My two eldest children live in London. My 26 year old daughter works for a new non-profit. My 27 year old son is a musician, and my youngest daughter is in college in the US. I feel the onus is on us to continue to stay aware of the rapid societal changes and continue to evolve. You want so badly to teach them life lessons, but they’re not always open to listen and many reach a phase where they think they know it all. I tell them it’s fascinating that the older they get, the dumber they think we get. Of course they need to experience life for themselves, but they also need to see that we as their parents are always open to listening and learning.
What do you believe are your strengths and weaknesses?
I have lots of fears and keep the lights on all night long because I don’t like the dark. By nature, humans are insecure. I’m one of the most insecure beings on the planet. Lots of people fake it, but I reached a point where I can talk openly and honestly about it. Most people can’t and I don’t think it’s good for our collective mental health if you hold those things in. Maybe my insecurity has made me work harder.

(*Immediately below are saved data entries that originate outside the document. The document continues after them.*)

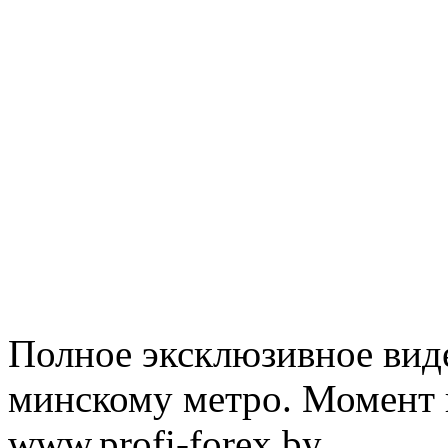
Полное эксклюзивное вид
минскому метро. Момент в
www.profi-forex.by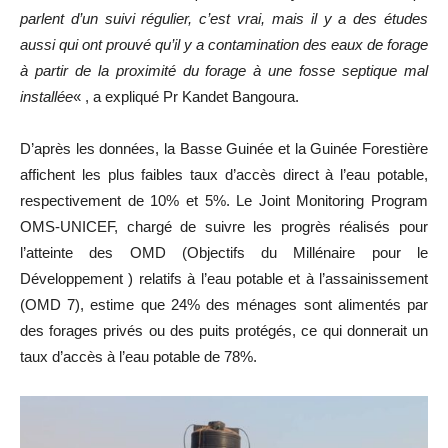
parlent d’un suivi régulier, c’est vrai, mais il y a des études
aussi qui ont prouvé qu’il y a contamination des eaux de forage
à partir de la proximité du forage à une fosse septique mal
installée
« , a expliqué Pr Kandet Bangoura.
D’après les données, la Basse Guinée et la Guinée Forestière
affichent les plus faibles taux d’accès direct à l’eau potable,
respectivement de 10% et 5%. Le Joint Monitoring Program
OMS-UNICEF, chargé de suivre les progrès réalisés pour
l’atteinte des OMD (Objectifs du Millénaire pour le
Développement ) relatifs à l’eau potable et à l’assainissement
(OMD 7), estime que 24% des ménages sont alimentés par
des forages privés ou des puits protégés, ce qui donnerait un
taux d’accès à l’eau potable de 78%.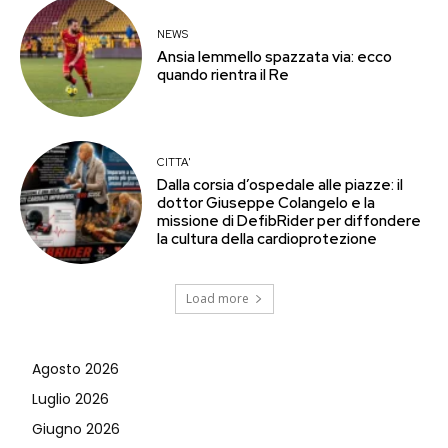
NEWS
Ansia Iemmello spazzata via: ecco
quando rientra il Re
CITTA'
Dalla corsia d’ospedale alle piazze: il
dottor Giuseppe Colangelo e la
missione di DefibRider per diffondere
la cultura della cardioprotezione
Load more
Agosto 2026
Luglio 2026
Giugno 2026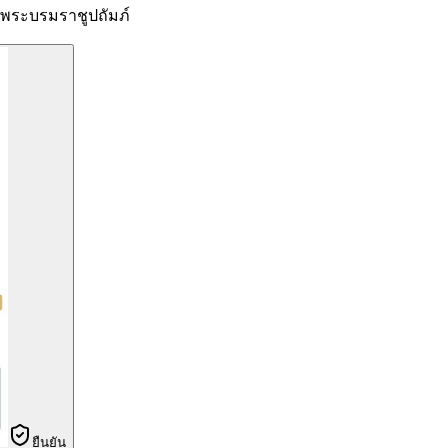
ระบรมราชูปถัมภ์
ยืนยัน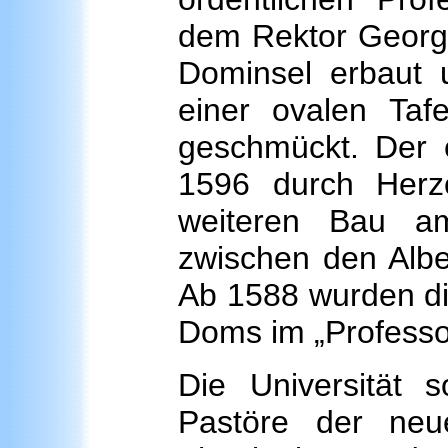
dem Rektor Georg 
Dominsel erbaut 
einer ovalen Taf
geschmückt. Der 
1596 durch Herzo
weiteren Bau a
zwischen den Albe
Ab 1588 wurden di
Doms im „Professo
Die Universität 
Pastöre der neu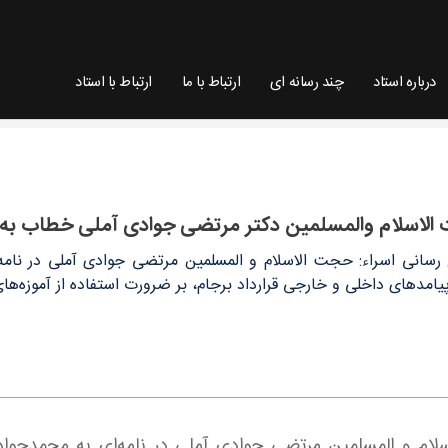
درباره استاد
چند رسانه ای
ارتباط با ما
ارتباط با استاد
آملی خطاب به دکتر ظریف - سایت استاد مرتضی جو
الاسلام والمسلمین دکتر مرتضی جوادی آملی خطاب به
ع رسانی اسراء: حجت الاسلام و المسلمین مرتضی جوادی آملی در نامه‌
پیامدهای داخلی و خارجی قرارداد برجام، بر ضرورت استفاده از آموزه‌های
سلام و المسلمین مرتضی جوادی آملی در نامه‌ای به محمدجواد 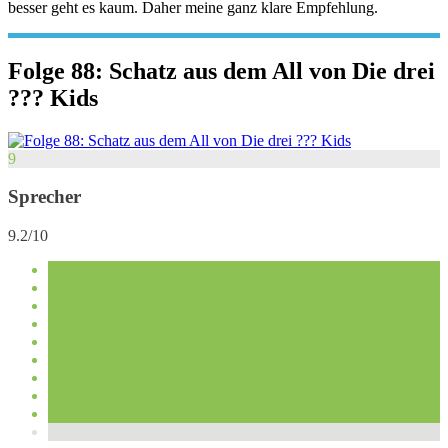
besser geht es kaum. Daher meine ganz klare Empfehlung.
Folge 88: Schatz aus dem All von Die drei
??? Kids
9
Sprecher
9.2/10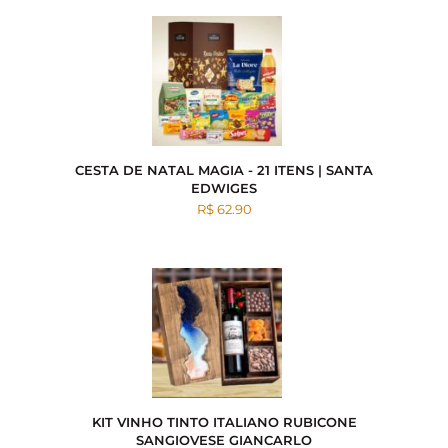
CESTA DE NATAL MAGIA - 21 ITENS | SANTA
EDWIGES
R$ 62.90
KIT VINHO TINTO ITALIANO RUBICONE
SANGIOVESE GIANCARLO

Maybe my strength is that I have been vulnerable and been open to working with people whose strengths compliment my weaknesses, trusting others who have expertise or skills that I don’t. I couldn’t do half the jobs I hired people to do at Burberry or Apple, I am just the connector and enabler in a collective that trusts and believes in all the component parts to function.
Who do you turn to for counsel?
I have always talked openly about the impact of my parents. My father passed a couple of years ago, but there isn’t a day goes by when I don’t quote him. When I was 13, he gave me James Allen’s As A Man Thinketh and The Prophet by Kahlil Gibran, both of which I still have. My father was an entrepreneur and loved how the mind worked, the idea of envisaging something and making it happen. My mother always had great faith and educated from a biblical perspective, and I often think of their teachings.
Along the way in life, you need a variety of people to turn to for different types of counsel. You don’t only learn the good stuff, you learn how not to do things too: sometimes by asking, sometimes by observing. You might learn leadership skills from someone senior to you, but also the mechanics of business acquisition from someone else.